_WHAT YOU NEED TO DO_: The listing is to be duplicated in full, exactly as written.

_PROVIDED RECORDS_:
⟨
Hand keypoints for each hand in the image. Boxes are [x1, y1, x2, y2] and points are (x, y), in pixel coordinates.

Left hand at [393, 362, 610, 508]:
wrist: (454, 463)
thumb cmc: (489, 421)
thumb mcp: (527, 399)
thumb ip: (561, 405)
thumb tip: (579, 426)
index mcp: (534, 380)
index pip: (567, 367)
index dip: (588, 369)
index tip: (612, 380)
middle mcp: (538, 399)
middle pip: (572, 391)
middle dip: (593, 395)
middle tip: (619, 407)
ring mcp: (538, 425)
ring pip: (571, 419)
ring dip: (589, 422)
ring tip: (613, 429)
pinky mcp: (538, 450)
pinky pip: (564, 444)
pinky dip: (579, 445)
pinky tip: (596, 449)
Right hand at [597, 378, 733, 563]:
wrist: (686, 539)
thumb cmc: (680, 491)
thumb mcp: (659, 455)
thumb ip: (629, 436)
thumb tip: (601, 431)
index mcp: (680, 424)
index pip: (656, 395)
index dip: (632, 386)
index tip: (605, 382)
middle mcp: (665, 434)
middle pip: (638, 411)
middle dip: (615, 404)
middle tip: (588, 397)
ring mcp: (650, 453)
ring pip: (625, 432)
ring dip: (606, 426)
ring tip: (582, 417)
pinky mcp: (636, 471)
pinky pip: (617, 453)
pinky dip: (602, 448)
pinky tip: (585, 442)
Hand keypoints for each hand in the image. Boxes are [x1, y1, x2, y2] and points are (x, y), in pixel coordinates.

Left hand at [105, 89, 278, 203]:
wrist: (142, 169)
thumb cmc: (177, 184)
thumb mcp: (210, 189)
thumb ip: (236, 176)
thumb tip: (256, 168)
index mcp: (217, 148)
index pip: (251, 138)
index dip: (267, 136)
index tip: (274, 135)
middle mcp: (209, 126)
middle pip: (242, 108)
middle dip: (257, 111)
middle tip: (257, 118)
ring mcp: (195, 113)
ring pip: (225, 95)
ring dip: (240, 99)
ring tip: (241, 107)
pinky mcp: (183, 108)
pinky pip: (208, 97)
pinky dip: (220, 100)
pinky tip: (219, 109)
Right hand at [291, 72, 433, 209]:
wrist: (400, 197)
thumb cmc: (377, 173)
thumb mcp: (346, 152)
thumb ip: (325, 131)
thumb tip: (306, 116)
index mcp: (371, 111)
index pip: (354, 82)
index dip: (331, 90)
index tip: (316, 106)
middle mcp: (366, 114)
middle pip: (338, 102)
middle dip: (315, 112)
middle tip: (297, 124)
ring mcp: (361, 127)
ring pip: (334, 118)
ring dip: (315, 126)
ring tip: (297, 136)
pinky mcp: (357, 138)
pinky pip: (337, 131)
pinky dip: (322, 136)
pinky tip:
⟩
_EXERCISE ANSWER_:
Hand keypoints for each hand in the image. Boxes are [x1, y1, x2, y2] and points are (x, y), in pixel coordinates.

Left hand at [393, 362, 610, 508]:
wrist: (454, 463)
thumb cmc: (489, 421)
thumb mcp: (527, 399)
thumb ip: (561, 405)
thumb tip: (579, 426)
index mcp: (534, 380)
index pip: (567, 367)
index dip: (588, 369)
index tip: (612, 380)
middle mcp: (538, 399)
middle pip: (572, 391)
middle dip: (593, 395)
middle tip: (619, 407)
ring mcp: (538, 425)
ring pip: (571, 419)
ring dip: (589, 422)
ring tip: (613, 429)
pinky mcp: (538, 450)
pinky pip: (564, 444)
pinky dip: (579, 445)
pinky tip: (596, 449)
Right hand at [597, 378, 733, 563]:
wrist: (686, 539)
thumb cmc: (680, 491)
thumb mcp: (659, 455)
thumb ip: (629, 436)
thumb tip: (601, 431)
index mcp: (680, 424)
index pip: (656, 395)
index dip: (632, 386)
index tip: (605, 382)
middle mcp: (665, 434)
middle pip: (638, 411)
middle dip: (615, 404)
middle tip: (588, 397)
ring mcp: (650, 453)
ring pip: (625, 432)
ring dip: (606, 426)
ring tip: (582, 417)
pinky mcp: (636, 471)
pinky pip: (617, 453)
pinky dip: (602, 448)
pinky tip: (585, 442)
Hand keypoints for each hand in the image. Boxes are [x1, y1, x2, y2] and points are (x, y), in pixel coordinates.

Left hand at [105, 89, 278, 203]:
wrist: (142, 169)
thumb cmc: (177, 184)
thumb mcp: (210, 189)
thumb ip: (236, 176)
thumb tip: (256, 168)
index mcp: (217, 148)
index pip: (251, 138)
index dip: (267, 136)
index tip: (274, 135)
middle mcp: (209, 126)
middle pip: (242, 108)
middle dip: (257, 111)
middle tip: (257, 118)
ring mcp: (195, 113)
ring pip: (225, 95)
ring dip: (240, 99)
ring tip: (241, 107)
pinky mcp: (183, 108)
pinky pip: (208, 97)
pinky dip: (220, 100)
pinky tip: (219, 109)
Right hand at [291, 72, 433, 209]:
wrist: (400, 197)
thumb cmc: (377, 173)
thumb mcp: (346, 152)
thumb ip: (325, 131)
thumb tip: (306, 116)
index mcp: (371, 111)
index pip: (354, 82)
index dip: (331, 90)
index tip: (316, 106)
middle mcp: (366, 114)
middle pip: (338, 102)
middle dip: (315, 112)
middle tip: (297, 124)
ring mcp: (361, 127)
ring pip: (334, 118)
ring dip: (315, 126)
ring tip: (297, 136)
pinky mcp: (357, 138)
pinky pip: (337, 131)
pinky dip: (322, 136)
pinky tip:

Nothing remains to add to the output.